La lezione è finita

Il Gresta richiuse il volume con il solito gesto reverenziale. Era ancora seduto e silenzioso quando Cesare preannunciò che stava per entrare in trance, quel pissicopatico. Il ragazzo soffocò una risata e fece segno a Giuliano e Viola di non perdersi lo spettacolo.
In quel momento, il Gresta si alzò. Stringeva ancora il volume tra le mani. Lentamente lo mostrò al suo pubblico, poi se lo schiacciò sul petto e le sue pupille cominciarono a roteare girando a vuoto per un po’.
“Ohmmm”, gli fece il verso qualcuno dalle file più alte.
Giuliano cominciava seriamente a non poterne più di quella farsa. Gli dava la nausea quel ridicolo rituale.
Spazientito, sbirciò l’ora sul polso di Viola. Mancava poco ormai e la sua amica sembrò rendersene conto all’improvviso. Nel massimo silenzio, raccolse celere le sue cose. Mise via il cellulare, preparò le chiavi. Sembrava assente e distratta. Giuliano si accorse di non averle sentito uscire neanche una parola di bocca, durante la lezione.
Alle diciassette in punto, esplose una scarica di schiamazzi dal corridoio.
«Evvai!», festeggiò Cesare.
Tutto contrito, il Gresta interruppe una litania incomprensibile. Sembrò risvegliarsi da un lungo sonno. Non si accorse neanche che l’uscita si era già trasformata in una trappola a forma di imbuto quando, con una smorfia di dolore che gli sfregiò i lineamenti, annunciò che la lezione era finita, amen.

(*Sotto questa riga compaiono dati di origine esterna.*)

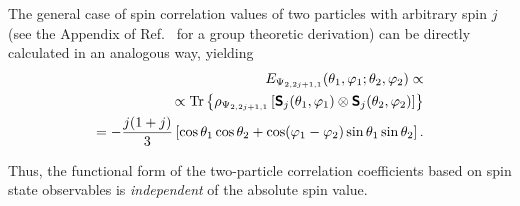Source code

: The general case of spin correlation values of two particles with arbitrary spin $j$
(see the Appendix of Ref.~\cite{svozil-krenn} for a group theoretic derivation) can be directly
calculated in an analogous way, yielding
\begin{equation}
\begin{split}
E_{{ \Psi_{2,2j+1,1}}} (\theta_1,\varphi_1;\theta_2,\varphi_2 )
\propto
\\   \propto
{\rm Tr}\left\{ \rho_{ \Psi_{2,2j+1,1}}   \left[ \textsf{\textbf{S}}_{j}(\theta_1,\varphi_1) \otimes \textsf{\textbf{S}}_{j}(\theta_2,\varphi_2)\right]\right\} \\
= -\frac{j(1+j)}{3} \left[\cos \theta_1 \cos \theta_2 + \cos (\varphi_1 - \varphi_2) \sin \theta_1 \sin \theta_2\right]  .
\end{split}
\label{2009-gtq-edosgcjj}
\end{equation}

Thus, the functional form of the two-particle correlation coefficients based on spin state observables is {\em
independent} of the absolute spin value.
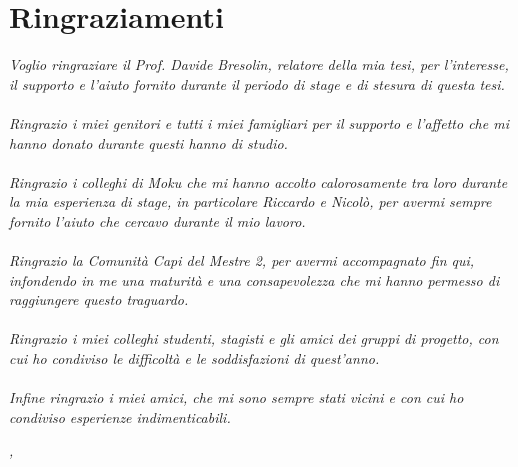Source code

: 
\cleardoublepage
{}

\begingroup
\let\clearpage\relax
\let\cleardoublepage\relax
\let\cleardoublepage\relax

\chapter*{Ringraziamenti}
\textit{Voglio ringraziare il Prof. Davide Bresolin, relatore della mia tesi, per l'interesse, il supporto e l'aiuto fornito durante il periodo di stage e di stesura di questa tesi.} \\
\\
\textit{Ringrazio i miei genitori e tutti i miei famigliari per il supporto e l'affetto che mi hanno donato durante questi hanno di studio.} \\
\\
\textit{Ringrazio i colleghi di Moku che mi hanno accolto calorosamente tra loro durante la mia esperienza di stage, in particolare Riccardo e Nicolò, per avermi sempre fornito l'aiuto che cercavo durante il mio lavoro.} \\
\\
\textit{Ringrazio la Comunità Capi del Mestre 2, per avermi accompagnato fin qui, infondendo in me una maturità e una consapevolezza che mi hanno permesso di raggiungere questo traguardo.} \\
\\
\textit{Ringrazio i miei colleghi studenti, stagisti e gli amici dei gruppi di progetto, con cui ho condiviso le difficoltà e le soddisfazioni di quest'anno.} \\
\\
\textit{Infine ringrazio i miei amici, che mi sono sempre stati vicini e con cui ho condiviso esperienze indimenticabili.} \\
\bigskip

\noindent\textit{\myLocation, \myTime}
\hfill \myName

\endgroup


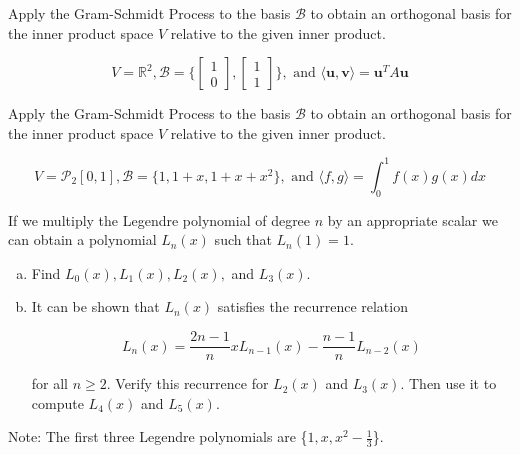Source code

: \documentclass[11pt,letterpaper,boxed]{pset}
\begin{document}
    
    \begin{problem} [7.1 \#38]
    	Apply the Gram-Schmidt Process to the basis $\mathscr{B}$ to obtain an orthogonal basis for the inner product space $V$ relative to the given inner product.
    
    	\[ V= \mathbb{R}^2, \mathscr{B} = 
    		\{\begin{bmatrix} 1 \\ 0 \end{bmatrix}, 
    		\begin{bmatrix} 1 \\ 1 \end{bmatrix} \},
    	\text{ and } 
    	\langle \textbf{u}, \textbf{v} \rangle = 
    	    \textbf{u}^T A\textbf{u} \]
    
    \end{problem}
    \begin{solution}
    \vspace{\fill}
    \end{solution}
    \clearpage 
    
    
    \begin{problem} [7.1 \#40]
    	Apply the Gram-Schmidt Process to the basis $\mathscr{B}$ to obtain an orthogonal basis for the inner product space $V$ relative to the given inner product.
    
    	\[ V=\mathscr{P}_2[0,1], \mathscr{B} = \{1,1+x,1+x+x^2\}, \text{ and }
    		\langle f, g \rangle = \int_0^1 f(x)g(x) dx \]
    
    \end{problem}
    \begin{solution}
    \vspace{\fill}
    \end{solution}
    \clearpage 
    
    
    \begin{problem} [7.1 \#42]
    	If we multiply the Legendre polynomial of degree $n$ by an appropriate scalar we can obtain a polynomial $L_n(x)$ such that $L_n(1) = 1$.
    	
    	\begin{enumerate} [(a)]
    	    \item Find $L_0(x),L_1(x),L_2(x),$ and $L_3(x)$.
    	    \item It can be shown that $L_n(x)$ satisfies the recurrence relation
    	    
    	    \[ L_n(x) = \frac{2n - 1}{n}xL_{n-1}(x) - \frac{n-1}{n}L_{n-2}(x) \]
    
    		for all $n \geq 2$. Verify this recurrence for $L_2(x)$ and $L_3(x)$. Then use it to compute $L_4(x)$ and $L_5(x)$.
    	\end{enumerate}
    	
    	Note: The first three Legendre polynomials are \{$1, x, x^2 - \frac{1}{3}$\}.
    	
    \end{problem}
    \begin{solution}
    \vspace{\fill}
    
    \end{solution}
    \clearpage 
    
\end{document}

“Che dici, Giulià?”, fece Cesare, indicando il professore, e la mano destra impegnata in un tipico gesto scaramantico maschile.
L’amico lo guardò interrogativo.
“Non pare che gli muore qualcuno, ogni volta? A me mi pare tutto scemo, questo”.
Giuliano rise tra sé, senza riuscire a spiegarsi che ci facesse un tipo come Cesare in quell’ambiente.
Era tipico di Giuliano Sesti starsene in disparte a giudicare gli altri. Appollaiato sui gradoni, le ginocchia piegate all’altezza del mento, anche in quella occasione, dall’alto scrutava tutto e tutti e, ogni tanto, il labbro gli si distendeva a muto commento di qualcosa.